A cabo Miryan Mayra Suzuki Moraes, 30 anos, que é moradora de Andradina e há três meses trabalha no Corpo de Bombeiros em São Paulo, participou do combate às chamas no edifício Wilton Paes de Almeida, que desabou na madrugada de terça-feira (1º) na capital. “O que prevalece é o trabalho em equipe. A sensação de poder ajudar é gratificante”, comentou em entrevista por telefone na última quarta, 2.

Ela contou que estava de plantão quando os bombeiros foram acionados por volta de 1h30. “Quando chegamos, o prédio já estava praticamente tomado pelas chamas. Tinha muito material inflamável e começamos a combater o fogo com as viaturas que se faziam presentes. O prédio lateral pegou fogo devido ao calor e uma hora e meia depois, o edifício veio abaixo, desmoronou”, explicou.

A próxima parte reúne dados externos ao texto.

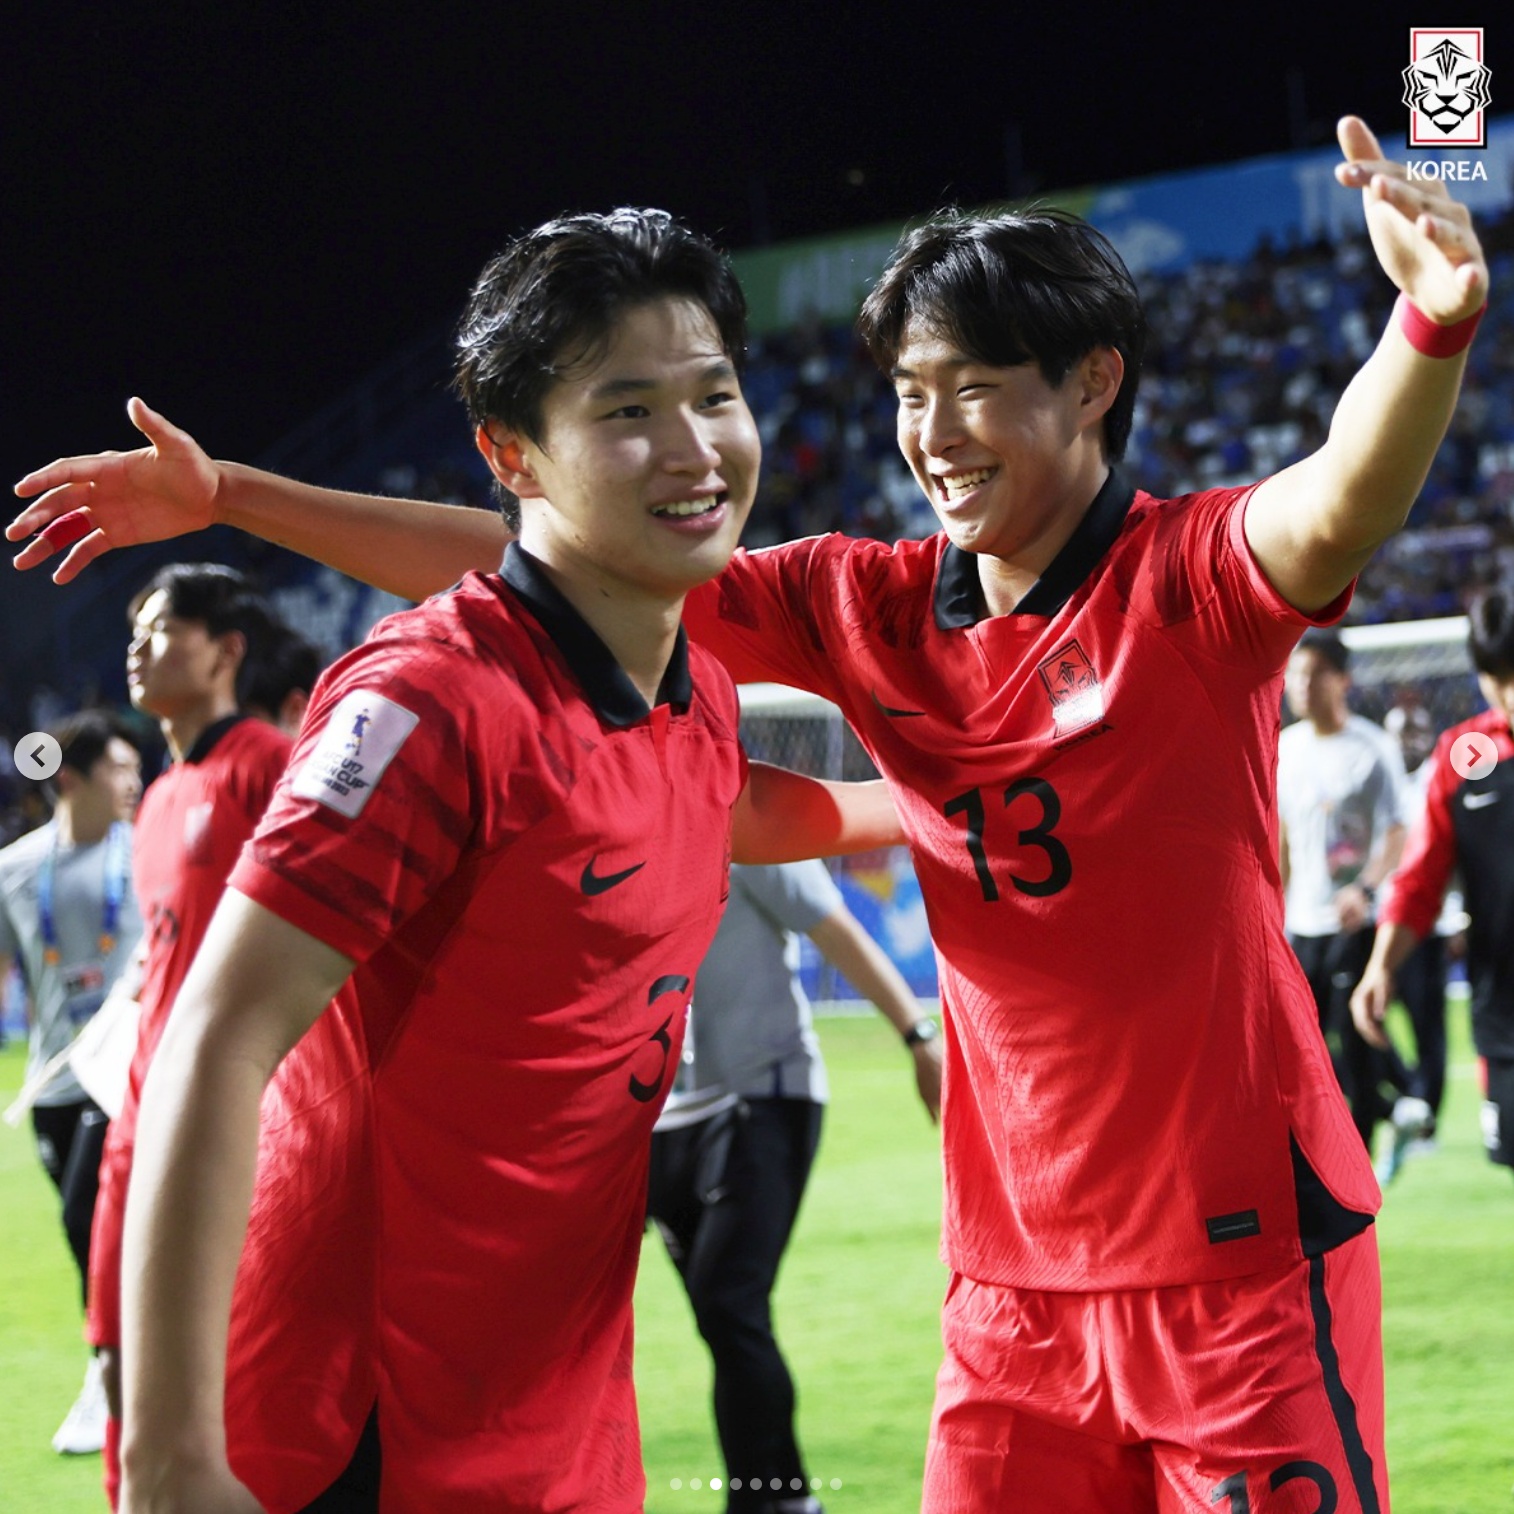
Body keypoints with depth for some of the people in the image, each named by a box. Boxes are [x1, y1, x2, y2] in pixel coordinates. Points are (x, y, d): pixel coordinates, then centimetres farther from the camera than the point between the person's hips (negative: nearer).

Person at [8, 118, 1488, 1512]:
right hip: (1014, 1280, 5)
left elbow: (1340, 503, -32)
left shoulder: (1186, 576, -10)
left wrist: (1433, 323, -53)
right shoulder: (867, 608, 5)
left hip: (1241, 1264, -4)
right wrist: (228, 497, 8)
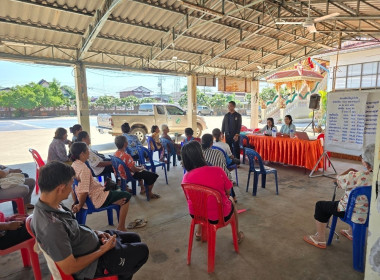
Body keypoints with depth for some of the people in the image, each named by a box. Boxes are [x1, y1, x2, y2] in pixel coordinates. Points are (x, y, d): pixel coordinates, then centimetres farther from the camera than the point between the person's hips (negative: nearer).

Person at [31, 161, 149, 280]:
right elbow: (69, 268, -29)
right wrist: (103, 250, -18)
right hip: (91, 264, -8)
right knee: (142, 250, 6)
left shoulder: (53, 204, -8)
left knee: (134, 238, 21)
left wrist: (95, 232, -2)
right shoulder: (51, 226, -36)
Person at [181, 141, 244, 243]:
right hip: (219, 216, -2)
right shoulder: (217, 171, -25)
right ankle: (237, 235, 46)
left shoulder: (186, 177, -17)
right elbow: (228, 192, -8)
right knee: (232, 203, 30)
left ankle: (199, 233, 44)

Segundo Miryan, nenhum bombeiro entrou no prédio que caiu, pois toda a estrutura estava em chamas. Por isso, o combate ao fogo foi pelo lado externo.
Para controlar o incêndio em um prédio vizinho, foi utilizada uma Viatura Auto Escada Mecânica com capacidade de alcance de 40 metros. Os bombeiros só entraram nesse imóvel por volta das 7h30 para verificar se havia outros focos.

TRABALHO

Mayra vai completar cinco anos como integrante da Polícia Militar do Estado de São Paulo e conta que foi a primeira vez que atuou em uma ocorrência de grande porte como essa. Ela trabalhou no local por aproximadamente sete horas e depois houve a troca do turno.

“Nunca tinha participado de uma ocorrência desta. Na verdade, existem profissionais com muitos anos de corporação que não passaram por uma ocorrência de proporção tão grande. Valeu como experiência”, comentou.

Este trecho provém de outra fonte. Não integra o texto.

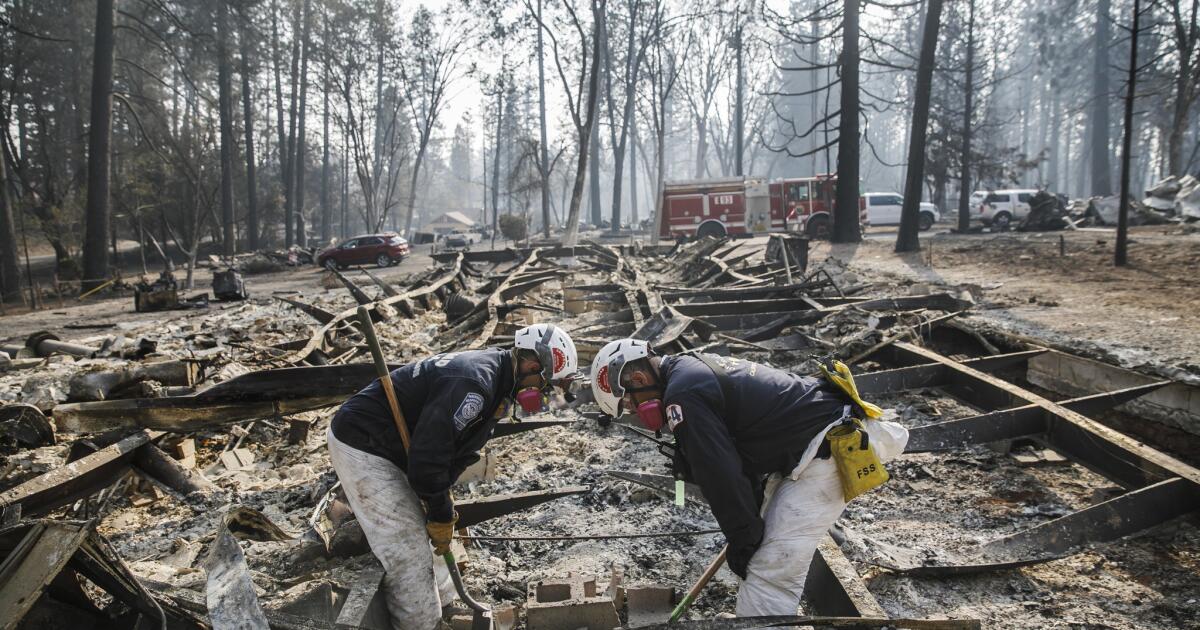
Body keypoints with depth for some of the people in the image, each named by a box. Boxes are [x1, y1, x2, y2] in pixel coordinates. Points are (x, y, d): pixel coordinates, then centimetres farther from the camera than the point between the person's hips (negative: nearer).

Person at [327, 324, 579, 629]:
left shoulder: (494, 376, 4)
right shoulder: (474, 384, -29)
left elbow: (460, 452, 11)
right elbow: (427, 455, -28)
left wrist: (442, 507, 5)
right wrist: (441, 515, -14)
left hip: (390, 446, 10)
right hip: (360, 446, -10)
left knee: (422, 533, 18)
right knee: (407, 550, -6)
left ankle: (444, 604, 32)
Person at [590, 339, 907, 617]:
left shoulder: (682, 393, -16)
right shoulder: (696, 368, 15)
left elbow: (720, 474, -17)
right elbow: (738, 453, 19)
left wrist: (742, 540, -5)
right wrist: (750, 522, 18)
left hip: (826, 453, -11)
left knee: (768, 578, -13)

De acordo com ela, não foi fácil ver o prédio desabar com todo pessoal ao redor, trabalhando. Mayra revelou que ficou preocupada, querendo saber se havia algum companheiro ferido. “Graças a Deus, nenhum bombeiro se feriu. A sensação de poder fazer alguma coisa, de poder ajudar, apesar das dificuldades, é gratificante”, completou.

A policial explicou que o que despertou nela a vontade de atuar no Corpo de Bombeiros foi justamente querer ajudar, trazer esperança e ser uma luz no fim do túnel na vida delas nos momentos que mais necessitam .Ela tem um irmão policial militar que atua no 28.º BPM/I (Batalhão da Polícia Militar do Interior), em Andradina.